__Selected text__.

Fidelity Japan’s board has been talking to its shareholders post the announcement of its results and ahead of the upcoming continuation vote at its AGM. It now has the impression that shareholders will not support its continuation. It also says that it has subsequently received a small number of unsolicited and credible indicative proposals from outside parties (readers will remember that AVI Japan Opportunity has been vocal about its desire to absorb the company).
The continuation vote must still be put to the AGM on 21 May 2025. The board continues to recommend shareholders vote in favour of all the resolutions being put at the AGM, including the continuation resolution. It is also submitting a resolution which proposes to extend the time permitted to draw up proposals regarding the company’s voluntary liquidation and/or reorganisation in the event of an unsuccessful continuation vote.
At present the board would have three months from the date of the vote to draw up proposals and to convene and hold a general meeting. It is proposed to increase this to six months. The proposed new timeframe is felt to provide a more realistic time period to facilitate due diligence, for proposals to be fully considered, and is in line with market practice.
In the meantime, a strategic review will begin immediately. Stifel Nicolaus Europe Limited has been instructed to prepare a process which will invite formal proposals to be made privately to the board. The focus will be on those parties who are able to demonstrate a current record of managing Japanese equities in an existing London listed investment company structure. This process will include an invitation to AVI Japan Opportunity Trust Plc.

__Work order 1__. In the text about Fidelity Japan's continuation vote, how long would the board have after an unsuccessful vote to draw up proposals and hold a general meeting if the new resolution passes?
__Work order 2__. Carry on the text about Fidelity Japan's continuation vote from its last sentence.

__Given entries__.
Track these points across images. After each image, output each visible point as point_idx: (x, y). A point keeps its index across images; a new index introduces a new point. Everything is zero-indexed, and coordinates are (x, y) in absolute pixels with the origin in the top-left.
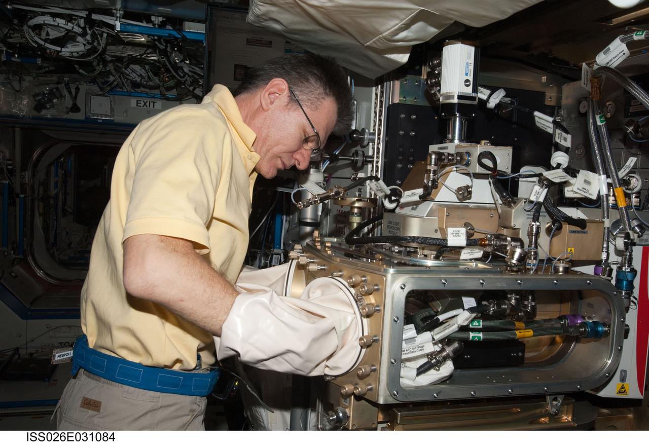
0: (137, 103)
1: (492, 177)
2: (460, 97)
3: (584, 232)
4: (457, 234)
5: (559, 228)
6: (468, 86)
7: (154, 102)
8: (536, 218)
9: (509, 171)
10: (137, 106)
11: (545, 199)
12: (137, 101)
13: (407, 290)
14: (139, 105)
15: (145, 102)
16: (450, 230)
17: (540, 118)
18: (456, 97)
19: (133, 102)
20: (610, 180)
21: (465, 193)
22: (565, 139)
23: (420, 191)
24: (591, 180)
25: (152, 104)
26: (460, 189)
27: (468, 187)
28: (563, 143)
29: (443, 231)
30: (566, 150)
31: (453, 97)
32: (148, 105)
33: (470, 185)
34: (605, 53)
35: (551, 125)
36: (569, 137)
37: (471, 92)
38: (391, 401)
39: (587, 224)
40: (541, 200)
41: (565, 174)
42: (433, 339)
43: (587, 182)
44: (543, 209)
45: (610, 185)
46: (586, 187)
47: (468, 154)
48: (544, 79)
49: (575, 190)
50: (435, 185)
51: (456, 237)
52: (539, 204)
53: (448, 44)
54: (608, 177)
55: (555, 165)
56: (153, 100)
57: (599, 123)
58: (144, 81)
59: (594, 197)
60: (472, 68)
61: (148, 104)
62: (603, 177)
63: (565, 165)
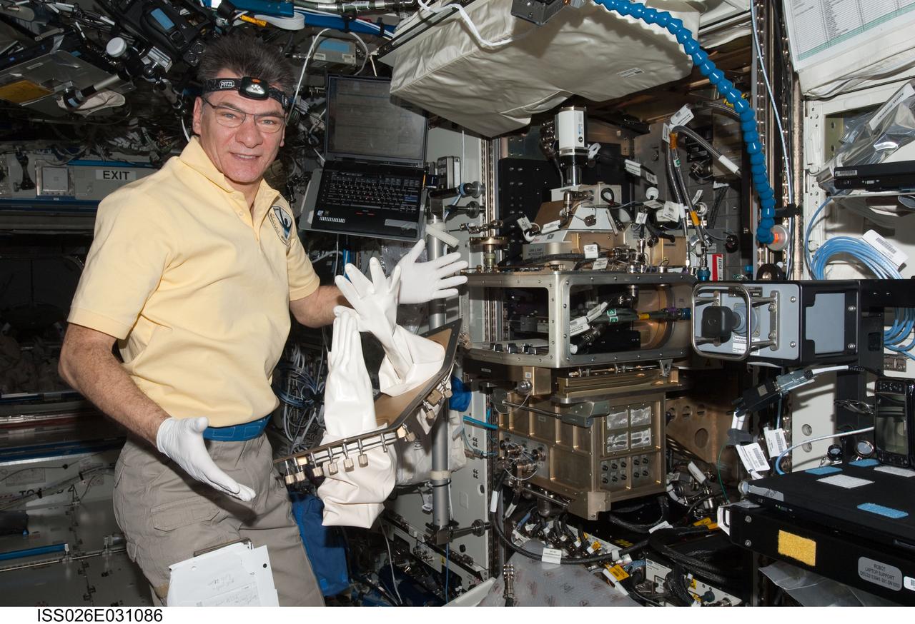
0: (104, 174)
1: (609, 207)
2: (577, 150)
3: (673, 245)
4: (591, 249)
5: (657, 241)
6: (581, 141)
7: (126, 173)
8: (642, 236)
9: (620, 202)
10: (104, 178)
11: (646, 222)
12: (104, 172)
13: (570, 285)
14: (106, 176)
15: (115, 172)
16: (586, 247)
17: (630, 164)
18: (573, 150)
19: (99, 173)
20: (687, 208)
21: (591, 220)
22: (653, 179)
23: (558, 222)
24: (674, 209)
25: (123, 175)
26: (587, 218)
27: (593, 216)
28: (652, 181)
29: (582, 248)
30: (656, 186)
31: (571, 151)
32: (119, 177)
33: (594, 214)
34: (677, 116)
35: (639, 170)
36: (655, 177)
37: (583, 146)
38: (566, 365)
39: (676, 239)
40: (644, 222)
41: (658, 203)
42: (588, 320)
43: (671, 210)
44: (645, 228)
45: (686, 211)
46: (671, 213)
47: (592, 192)
48: (619, 133)
49: (664, 215)
50: (571, 215)
51: (591, 252)
52: (642, 226)
53: (564, 110)
54: (685, 204)
55: (649, 198)
56: (126, 169)
57: (676, 166)
58: (135, 146)
59: (677, 221)
60: (583, 128)
61: (118, 175)
62: (682, 205)
63: (656, 197)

__Response box 1__. Six months.

__Response box 2__.
If the continuation resolution is not approved by a majority of shareholders at the AGM, the board is currently assuming that, as a result of the review, the company is likely to enter into a scheme of reconstruction pursuant to section 110 of the Insolvency Act 1986 later in 2025. Any s110 scheme would need 75% shareholder approval. As part of the review, the board will not actively consider the option of a transaction that would be subject to the Takeover Code, and do not believe such a transaction is a possible outcome of that review.
The board has decided to suspend share buybacks.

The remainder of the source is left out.